The good, the bad, and the uncomfortable in country ownership – This commentary in aidspan’s Global Fund Observer comes in the wake of Nigeria President Goodluck Jonathan’s signature on the newest anti-gay law threatens the country’s HIV response, but that is only one in a series of problems, it shows, that defining “country ownership” as “government ownership” can bring. Even in the United States where free speech and assembly enjoy significantly more protection, an effective HIV response came only after “a seriously angry movement of gay men (ACT UP), with a sustained and brilliant campaign,” the author notes. But in countries receiving Global Fund grants to “own” their epidemic response, significant obstacles to civil society involvement continue, requiring closer attention to who is supposed to own the country — the government, or the people who depend on a fair and functional society for access to health care. This analysis comes at a time when responses to laws standing between citizens and health are unpredictable, with UNAIDS planning a rare challenge to Malawi’s antigay law, while Nigerian newspapers are reporting U.S. Ambassador to Nigeria James Entwistle has assured the country that although its new antigay law is “worrisome” it will not lead the U.S. to cut funding for the government’s HIV response.
AVAC’s Px Wire looks at OGAC nominee Deborah Birx, circumcision data, and cure letdown – AVAC is familiar with the work of Dr. Deborah Birx, a board member, director of the CDC’s Global AIDS Program, former head of the Military HIV Research Program, and now nominee for U.S. Global AIDS Coordinator, and leads its latest Px Wire with a ringing endorsement of the physician scientist. The newsletter also examines why a “very likely” milestone in medical circumcision — more than five million procedures — is going unnoted, and summarizes bad news — as well as a little good news — in cure research.

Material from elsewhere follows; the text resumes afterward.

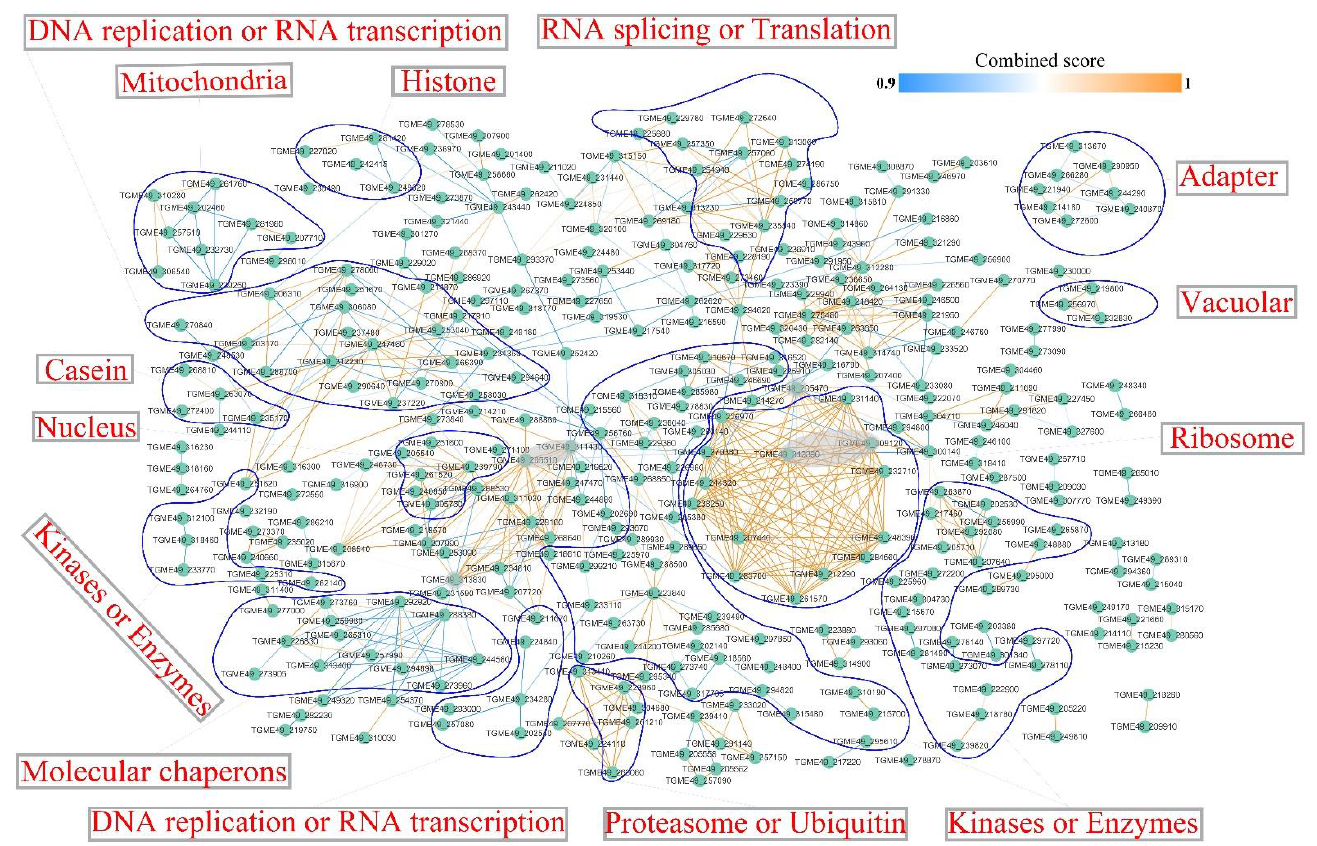
Figure 8. KEGG pathway enrichment analysis of DEPs between sporulated oocysts and tachyzoites. The y -axis indicates the KEGG pathways DEPs significantly enriched and the x -axis denotes the rich factors of the pathways. Rich factor implies the proportion of DEPs among total phosphoproteins in the pathway. Greater degrees of enrichment are indicated by higher rich factors. The color and size of the node represent the p value and quantity of phosphoproteins of the corresponding pathways.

Fulfilling Broken Promises to South African miners – Working in South Africa’s mines has sickened hundreds of thousands of men with tuberculosis and other lung-weakening diseases, leaving them dead, damaged, broke, while compensation for occupational illnesses promised by law remained out of reach. This report looks at how, with some of the highest lung disease rates in the world, South Africa has failed to keep its promise, and how other countries have come through for workers. The release of the report has been followed with more news of needed attention to tuberculosis in South Africa’s mines with trial results published in the New England Journal of Medicine. The trial showed that while the isoniazide preventive therapy among miners with TB infection reduced incidence of disease, that effect rapidly diminished once treatment was complete. The study suggests a stepped comprehensive, multi-faceted response, against TB that includes stepped up infection control and antiretroviral treatment for those with HIV among South Africa’s miners is critical.